32. Pangeran surga

15.8K 1K 41
                                    

بسم الله الرحمن الرحيم

Tak ada satupun yang dapat menawar kehendak-Nya. Jika memang sudah waktunya, maka kembali lah kita kepada-Nya.
~ Terlatih ~
•••

🕊 Tak terasa waktu berjalan begitu cepat. Hari demi hari, minggu berganti bulan, hingga usia kehamilan ku yang semakin hari semakin membesar.

Enam bulan berlalu begitu cepat, di usia kandungan ku yang kini menginjak delapan bulan, aku dan Ardan kembali tinggal di rumah bunda. Menempati kamar lama kita, dan menikmati setiap kenangan yang ada di dalamnya.

Berulang kali aku masih di buat tak percaya dengan takdir indah-Nya, bahwa yang ku alami saat ini benarlah nyata. Bak cerita dongeng yang dulu sering ku baca, hidup ku akhirnya berakhir dengan indah tepat waktunya.

Aku tahu, kehidupan ku saat ini mungkin belum akhir dari segalanya. Masih akan ada berjuta keping puzzle kehidupan yang belum selesai terangkai. Dan selama waktu berjalan, hidup kami pun takkan luput dari segala cobaan. Tetapi yang jelas, setidaknya kini aku merasa bahagia karena dapat menyelesaikan separuh kepingannya, menemukan sebuah jawaban, bahwa aku telah menemukan seseorang yang menjadi pelengkap iman.

Dan dia, Ardan Khalif Althaf, pangeran surgaku. Si bakpao lucu yang sebentar lagi akan dipanggil abi oleh anakku.

Entah sejak kapan aku memanggilnya dengan sebutan itu. Meskipun ia kerap marah, tetapi pipinya yang semakin membesar membuatku selalu ingin memanggilnya dengan sebutan itu.

Semoga Allah memaafkan, aku hanya bercanda.

Siang ini aku akan memberinya kejutan, membawakan makanan kesukaannya pas jam makan siang. Oseng-oseng pepaya dan kentang balado campur udang. Ardan pasti suka, sebab hanya makanan lah yang dapat membuat hatinya gembira. Biar saja tubuhnya semakin membesar, lagi pula aku senang melihatnya. Apalagi jika jari tangannya berubah menjadi seperti jempol semua. Seperti bayi panda atau bayi gajah, pasti semakin lucu.

Ah, aku tak kuat membayangkannya.

"Belum selesai Khai?" seru bunda yang sedang berjalan mendekat ke arah ku.

"Belum, bun. Sedikit lagi," aku tersenyum, membalas bunda.

"Sini bunda bantuin." ucap bunda dan tangannya mengambil alih spatula yang aku pegang.

Bunda menggantikan ku mengoseng bumbu yang baru saja ku tuang ke dalam wajan. Ada cabai merah keriting, cabai rawit merah, bawang merah, bawang putih, serta satu buah tomat berukuran sedang yang sebelumnya sudah ku haluskan. Bunda hanya tinggal menunggu semua bumbu mengeluarkan bau yang sedap, sebab itu tanda osengan bumbu yang sudah matang. Memberi garam dan air secukupnya, baru lah setelah itu bunda dapat menuangkan kentang dan udang yang sudah ku goreng terlebih dahulu, mengaduknya sebentar hingga merata, dan siap di sajikan.

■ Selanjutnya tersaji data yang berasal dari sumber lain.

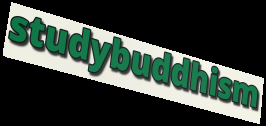
studybuddhism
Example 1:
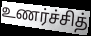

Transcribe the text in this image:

உணர்ச்சித்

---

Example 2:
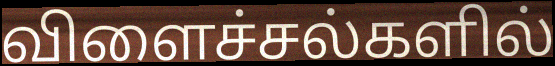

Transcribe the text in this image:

விளைச்சல்களில்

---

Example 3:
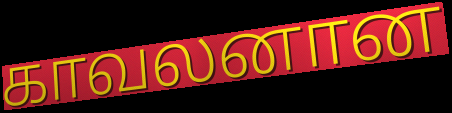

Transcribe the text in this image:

காவலனான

Sambil menunggu bunda selesai mengoseng, aku menyiapkan dua buah kotak bekal untuk ku beri ke Ardan nanti. Sebuah kotak berukuran sedang dengan warna hijau dan satu lagi berwarna pink.

Iya, pink.

Apa tidak ada kotak lain?

Aku buru-buru mencarinya, tetapi sepertinya bunda hanya memiliki ini. Biarlah, yang terpenting kan isinya, bukan warna kotaknya.

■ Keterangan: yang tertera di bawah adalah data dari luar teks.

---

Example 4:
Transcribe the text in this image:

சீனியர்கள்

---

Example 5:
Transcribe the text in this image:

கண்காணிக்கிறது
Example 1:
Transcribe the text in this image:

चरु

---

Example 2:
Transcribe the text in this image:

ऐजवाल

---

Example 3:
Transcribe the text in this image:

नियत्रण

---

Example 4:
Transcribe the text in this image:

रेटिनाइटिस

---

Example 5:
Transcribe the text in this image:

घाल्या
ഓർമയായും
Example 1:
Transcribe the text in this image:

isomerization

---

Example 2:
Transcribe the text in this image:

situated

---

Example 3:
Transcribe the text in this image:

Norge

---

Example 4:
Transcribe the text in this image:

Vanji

Akhirnya kotak berwarna hijau ku isi dengan nasi secukupnya. Sedangkan kotak yang berwarna pink, akan ku bagi menjadi dua sebagai tempat oseng pepaya dan kentang balado.

Selesai bunda mematikan kompor, aku kembali berjalan ke rak piring dan mengambil satu buah piring besar untuk menaruh masakan yang kami masak. Aku sengaja menyiapkan banyak agar ayah dan bunda juga dapat merasakannya.